Stephen Merrick, NorthStar Medical CEO, said in a statement:

NorthStar’s CDMO will enable us to share our radiopharmaceutical development and commercialization expertise with pharmaceutical or biotechnology companies that may require additional infrastructure, resources or the specialized knowledge required for complex radiopharmaceutical development, to help them develop and deliver products with the potential to improve care for even more patients with serious disease.

The manufacturing facility plans to have dedicated suites for compounding and filling the pharmaceuticals as well as quality assurance and control services, analytical services and logistical areas for packing and shipping.

NorthStar is jumping into CDMO services as the market is getting hotter for radiopharmaceuticals, as both bigger names in the pharma industry and smaller biotechs are developing radiopharmaceutical assets.
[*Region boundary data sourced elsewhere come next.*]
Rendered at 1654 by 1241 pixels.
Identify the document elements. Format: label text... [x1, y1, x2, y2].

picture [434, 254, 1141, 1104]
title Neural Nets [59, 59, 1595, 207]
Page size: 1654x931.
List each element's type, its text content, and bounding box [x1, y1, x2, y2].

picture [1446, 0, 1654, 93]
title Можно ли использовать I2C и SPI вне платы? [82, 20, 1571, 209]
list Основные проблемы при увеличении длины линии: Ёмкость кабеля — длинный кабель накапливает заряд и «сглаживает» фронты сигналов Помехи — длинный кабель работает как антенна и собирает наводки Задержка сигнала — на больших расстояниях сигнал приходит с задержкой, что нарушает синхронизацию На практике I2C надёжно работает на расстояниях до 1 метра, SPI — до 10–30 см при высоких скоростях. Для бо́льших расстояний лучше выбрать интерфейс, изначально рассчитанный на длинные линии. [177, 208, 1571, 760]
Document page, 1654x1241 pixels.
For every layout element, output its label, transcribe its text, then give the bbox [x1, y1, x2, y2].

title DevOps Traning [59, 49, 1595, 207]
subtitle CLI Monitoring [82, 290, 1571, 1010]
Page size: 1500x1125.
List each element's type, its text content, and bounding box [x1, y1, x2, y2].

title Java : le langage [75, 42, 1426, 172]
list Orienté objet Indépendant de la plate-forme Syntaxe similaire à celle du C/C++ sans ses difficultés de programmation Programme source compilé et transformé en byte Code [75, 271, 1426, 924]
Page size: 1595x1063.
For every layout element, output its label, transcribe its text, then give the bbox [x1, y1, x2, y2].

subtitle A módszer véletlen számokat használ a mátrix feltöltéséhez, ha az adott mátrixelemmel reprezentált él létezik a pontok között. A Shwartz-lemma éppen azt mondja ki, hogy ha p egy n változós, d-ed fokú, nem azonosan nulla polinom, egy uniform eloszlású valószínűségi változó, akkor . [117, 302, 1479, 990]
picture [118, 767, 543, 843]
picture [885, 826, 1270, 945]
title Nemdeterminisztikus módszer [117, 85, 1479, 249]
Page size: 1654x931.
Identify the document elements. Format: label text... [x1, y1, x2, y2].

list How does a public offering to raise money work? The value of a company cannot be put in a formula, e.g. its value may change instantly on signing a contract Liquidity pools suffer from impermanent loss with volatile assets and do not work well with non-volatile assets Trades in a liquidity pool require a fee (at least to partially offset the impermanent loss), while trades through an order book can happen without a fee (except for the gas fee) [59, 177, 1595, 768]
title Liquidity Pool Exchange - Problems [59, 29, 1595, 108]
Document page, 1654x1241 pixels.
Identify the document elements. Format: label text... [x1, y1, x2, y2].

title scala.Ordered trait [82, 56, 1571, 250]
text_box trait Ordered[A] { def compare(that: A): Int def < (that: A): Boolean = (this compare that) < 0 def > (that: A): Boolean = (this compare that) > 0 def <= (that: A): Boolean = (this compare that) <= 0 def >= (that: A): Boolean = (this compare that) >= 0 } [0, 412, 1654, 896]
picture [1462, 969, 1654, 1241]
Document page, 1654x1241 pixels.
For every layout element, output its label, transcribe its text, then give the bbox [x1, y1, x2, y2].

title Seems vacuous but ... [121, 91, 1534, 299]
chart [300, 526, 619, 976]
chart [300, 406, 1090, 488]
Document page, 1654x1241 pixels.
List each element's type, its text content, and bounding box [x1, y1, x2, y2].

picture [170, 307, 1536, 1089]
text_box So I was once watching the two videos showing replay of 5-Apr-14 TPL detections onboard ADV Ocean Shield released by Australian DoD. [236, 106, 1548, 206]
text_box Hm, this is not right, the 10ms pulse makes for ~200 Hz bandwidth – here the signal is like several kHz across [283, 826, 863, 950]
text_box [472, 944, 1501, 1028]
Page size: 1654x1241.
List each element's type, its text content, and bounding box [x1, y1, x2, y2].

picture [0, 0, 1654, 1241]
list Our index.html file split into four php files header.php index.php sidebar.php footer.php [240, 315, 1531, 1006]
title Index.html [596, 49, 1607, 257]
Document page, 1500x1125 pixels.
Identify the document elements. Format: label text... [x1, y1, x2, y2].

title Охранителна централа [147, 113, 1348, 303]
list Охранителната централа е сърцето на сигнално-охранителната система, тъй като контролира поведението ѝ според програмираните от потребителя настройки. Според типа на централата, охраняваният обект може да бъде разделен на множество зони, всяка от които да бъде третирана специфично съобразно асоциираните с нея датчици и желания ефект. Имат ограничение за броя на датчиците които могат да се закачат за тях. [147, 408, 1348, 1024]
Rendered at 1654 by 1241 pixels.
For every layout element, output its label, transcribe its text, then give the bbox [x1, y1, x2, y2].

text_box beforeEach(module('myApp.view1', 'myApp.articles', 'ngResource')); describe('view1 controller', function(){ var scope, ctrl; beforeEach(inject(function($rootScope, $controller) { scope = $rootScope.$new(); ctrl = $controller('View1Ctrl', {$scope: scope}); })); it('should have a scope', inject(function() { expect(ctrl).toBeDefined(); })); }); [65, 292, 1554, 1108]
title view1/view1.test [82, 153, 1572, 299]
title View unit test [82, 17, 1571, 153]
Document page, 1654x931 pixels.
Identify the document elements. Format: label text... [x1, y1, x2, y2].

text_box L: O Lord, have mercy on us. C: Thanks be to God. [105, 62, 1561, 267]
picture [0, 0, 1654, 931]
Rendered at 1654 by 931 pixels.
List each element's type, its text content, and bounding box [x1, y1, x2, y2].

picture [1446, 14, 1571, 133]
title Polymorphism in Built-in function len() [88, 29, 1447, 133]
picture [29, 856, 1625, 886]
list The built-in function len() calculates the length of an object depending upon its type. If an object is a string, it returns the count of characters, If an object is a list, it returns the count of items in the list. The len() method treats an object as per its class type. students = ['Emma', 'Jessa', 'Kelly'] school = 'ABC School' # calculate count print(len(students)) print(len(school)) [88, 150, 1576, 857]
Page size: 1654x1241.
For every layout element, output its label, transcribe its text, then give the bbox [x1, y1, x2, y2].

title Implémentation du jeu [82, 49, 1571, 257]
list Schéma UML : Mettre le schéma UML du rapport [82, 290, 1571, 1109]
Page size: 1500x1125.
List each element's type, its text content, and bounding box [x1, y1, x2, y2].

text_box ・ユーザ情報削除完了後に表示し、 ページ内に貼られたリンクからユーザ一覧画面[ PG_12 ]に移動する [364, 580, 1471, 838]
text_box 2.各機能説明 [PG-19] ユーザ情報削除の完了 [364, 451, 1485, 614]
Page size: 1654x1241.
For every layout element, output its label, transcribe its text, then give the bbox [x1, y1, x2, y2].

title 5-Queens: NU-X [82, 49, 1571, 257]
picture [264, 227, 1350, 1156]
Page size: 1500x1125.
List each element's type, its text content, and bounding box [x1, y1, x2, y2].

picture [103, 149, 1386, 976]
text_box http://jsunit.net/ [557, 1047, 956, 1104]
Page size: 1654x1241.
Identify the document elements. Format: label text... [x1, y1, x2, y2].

In the summer, Berlin-based Ariceum Therapeutics, which was formed from taking along the radiopharmaceutical candidate as well as a team of researchers from Ipsen, secured a €25 million ($26.7 million) Series A.

For Novartis, the FDA approved its radioligand asset, known as Lu-PSMA-617 and now marketed as Pluvicto, for PSMA-positive metastatic castration-resistant prostate cancer earlier this year. Novartis acquired the drug in its $2.1 billion buyout of Endocyte back in 2018.

And earlier this spring, Sequoia China led a $37 million Series A into Full-Life Technologies, a biotech headquartered in Shanghai, to develop a pipeline of radioactive cancer therapies.